Não vi o peso em uma equipe, mas o acolhimento gentil e participações bem naturais. Percebi que as pessoas estando felizes no ambiente de trabalho, que a empresa parecia se preocupar com elas e as enxerga, faz com que os problemas trazidos pelos clientes sejam dissuadidos pelo apoio da equipe. E como é bom trabalhar num lugar em que as pessoas não premeditam dia após dia como fazer para prejudicar os demais.
Foram quatro turmas ao longo de dois dias. Ouvi histórias, vi as pessoas se emocionarem e se entregarem. Falamos sobre as perdas e desistências e sobre o autocuidado e a melhoria da nossa relação com aquelas pessoas que estabelecemos vínculos.

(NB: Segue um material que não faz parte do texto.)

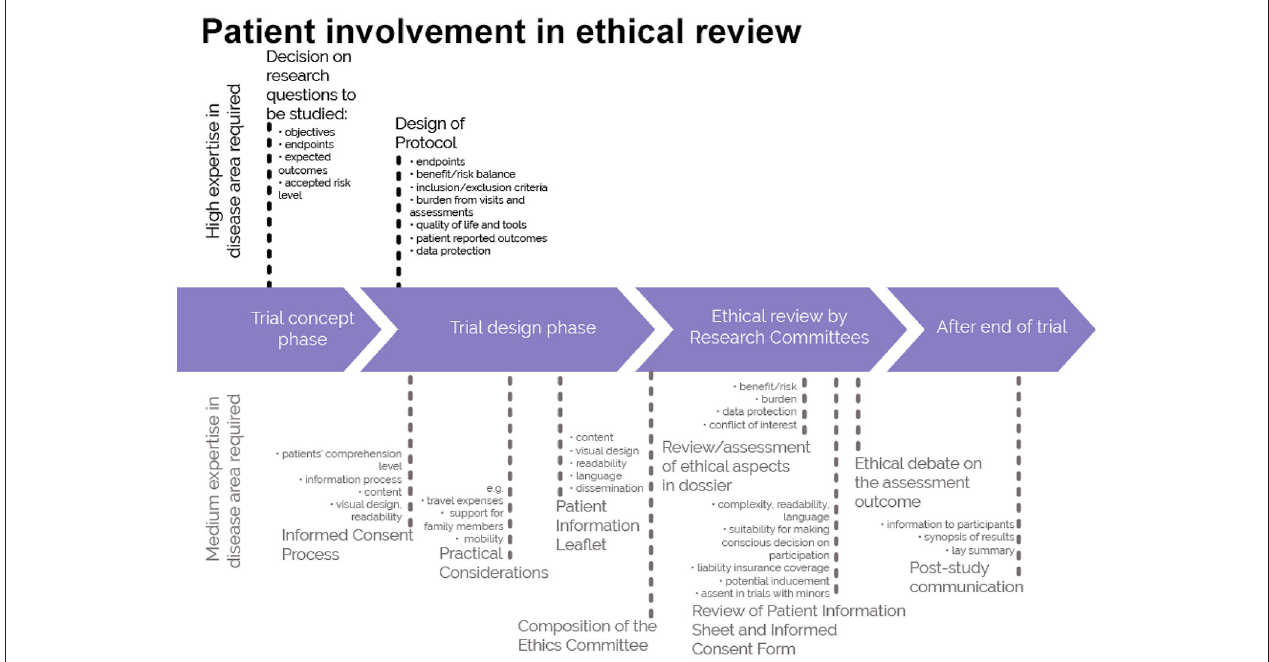
FIGURE 2 | A roadmap where patient involvement may occur in ethical review of clinical trials. Patients can meaningfully contribute across the clinical trial process. This diagram distinguishes between areas in the clinical trial process that require a high level or a medium level of expertise in the respective indication. ©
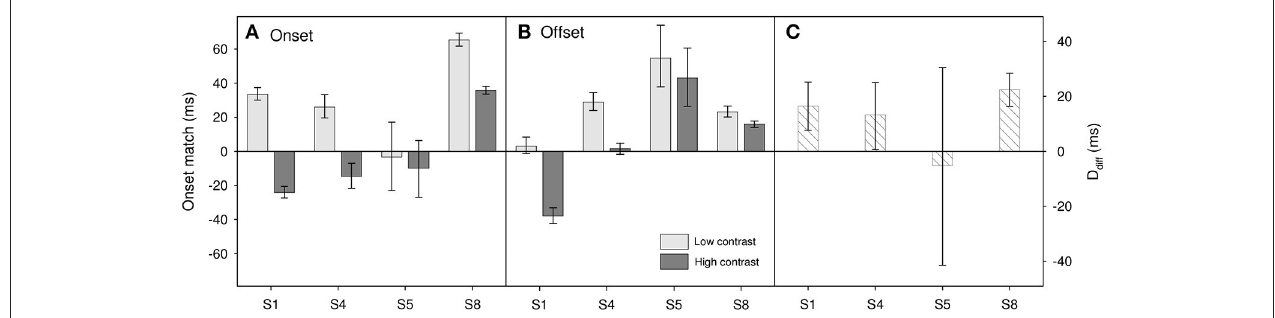
FIGURE 5 | Results for Experiment 3 for (A) onset matches and (B) offset matches. Light gray bars show matches for low contrast (0.1) stimuli, dark gray bars show matches for high contrast (0.9) stimuli. (C) Onset/offset resultant duration difference, D diff (see text for details). Error bars show 95% confidence limits.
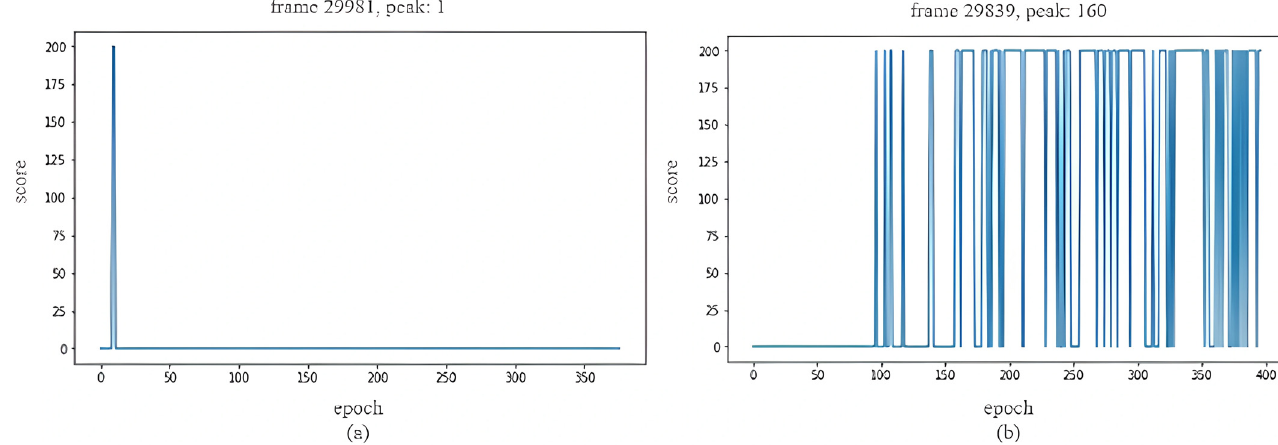
Figure 11. Pouring task behavior clone training. ( a ) One peak. ( b ) Multiple peaks.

Saí dali com o entendimento ainda mais reforçado do quão essencial é uma empresa investir em sua marca e que isso não se limita ao design e ao marketing, mas em investir nas pessoas, que falam pela empresa, recebem e acolhem as demandas e são uma área importante, muitas vezes negligenciada, na estratégia de negócios da organização.
Mas, para além de tudo isso, sentados diante de mim não tinham só funcionários ostentando seus crachás, mas histórias de vida diversas, que num determinado momento, por telefone, whatsApp ou e-mail, se encontram com outras histórias para buscarem, juntos, soluções que interessam a todos. Que as empresas valorizem seus funcionários e que o entusiasmo das equipes perdure, para o bem de tanta gente.